Let's say that the Coulomb gauge can be expressed as a free divergence in space.
$$ \nabla \cdot \mathbf{A}(x) = 0 $$
Now, I understand that I can Fourier transform it and the divergence $X\mapsto \nabla\cdot X$ becomes the cross $\tilde{X}\mapsto k\times\tilde{X}$ and so, from an answer from physics SE
the component $\tilde{X}_\parallel$ of $\tilde{X}$ along the ray joining the origin and $P$ is the part that contributes to the divergence of $X$, and only this part can contribute to the divergence
What I fail to see is however the projection operator (formula 55.4 defined at page 335 of this draft by Mark Srednicki)
$$ A_i(x) \mapsto \biggl(\delta_{ij}-\frac{\Delta_i\Delta_j}{\Delta^2}\biggr)A_j(x) $$
Even assuming that the above formula is obtained by
multiplying $\widetilde{A}_i(k)$ by the matrix $\delta_{ij} − k_ik_j/\mathbf{k}^2$ and then Fourier transforming back to position space.

* SOURCE EXCERPT *

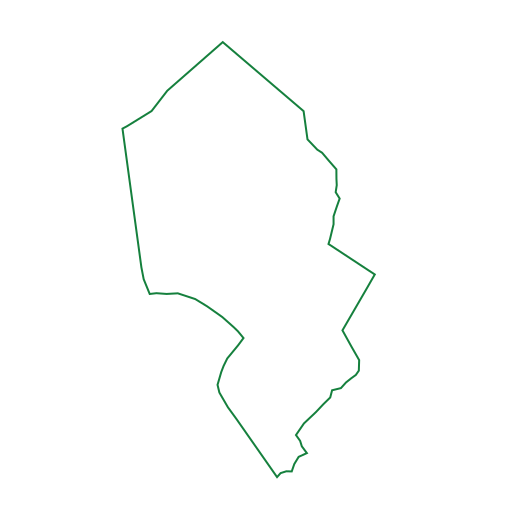 outline of São Luis do Piauí, Piauí, Brazil, rotated 318°
{"feature_id": "56859067B34363734324768", "entity_name": "São Luis do Piauí", "entity_type": "district", "adm_level": 2, "iso_a3": "BRA", "parent_name": "Brazil", "parent_adm1": "Piauí", "projection": "robinson", "projection_center": [-41.277, -6.772], "detail": "fine", "context": "isolated", "style": "outline", "palette": "green", "viewbox_px": 512, "rotation_deg": 318, "n_neighbors": 0, "source": "geoboundaries", "source_scale": "gbopen_adm2", "svg_char_len": 953}
<svg xmlns="http://www.w3.org/2000/svg" viewBox="0 0 512 512"><g transform="rotate(318 256 256)"><path d="M331.9,349.2L317.9,295.6L322.5,292.8L334.9,284.3L340.2,278.4L349.4,273.2L356.6,269.3L357.9,261.9L363.4,257.4L367.4,252.5L373.7,245.4L373.9,233.6L374.2,223.5L372.7,218.0L372.3,203.8L388.3,180.2L374.4,74.8L300.7,73.8L275.4,78.4L246.8,73.2L242.0,72.0L163.2,187.8L157.0,198.1L151.6,213.1L157.1,217.0L164.2,224.4L172.9,231.4L182.0,247.3L186.0,260.7L190.1,278.8L191.8,294.0L192.2,299.8L191.8,308.6L182.9,310.4L166.1,312.9L158.4,316.0L152.5,319.0L141.2,326.0L137.4,333.0L133.9,349.6L132.4,364.0L123.7,434.4L129.0,433.8L134.5,436.3L138.4,440.0L145.3,436.2L153.3,433.8L161.9,436.5L162.7,428.1L165.1,422.9L165.9,415.8L179.6,412.5L196.0,412.1L207.1,411.2L216.5,410.8L222.7,406.7L230.7,411.0L238.3,410.2L245.0,410.6L250.6,411.2L255.7,410.0L263.0,402.4L266.3,387.2L270.5,369.1L317.6,353.9L331.9,349.2Z" fill="none" stroke="#15803d" stroke-width="2"/></g></svg>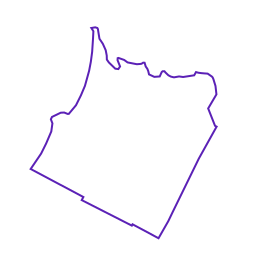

* GOAL OF THE EXERCISE *
In the Coulomb gauge post, list in order every math expression that appears inline within a sentence. Exclude the two equations set on lines of their own.

* WORKED ANSWER *
1. $X\mapsto \nabla\cdot X$
2. $\tilde{X}\mapsto k\times\tilde{X}$
3. $\tilde{X}_\parallel$
4. $\tilde{X}$
5. $P$
6. $X$
7. $\widetilde{A}_i(k)$
8. $\delta_{ij} − k_ik_j/\mathbf{k}^2$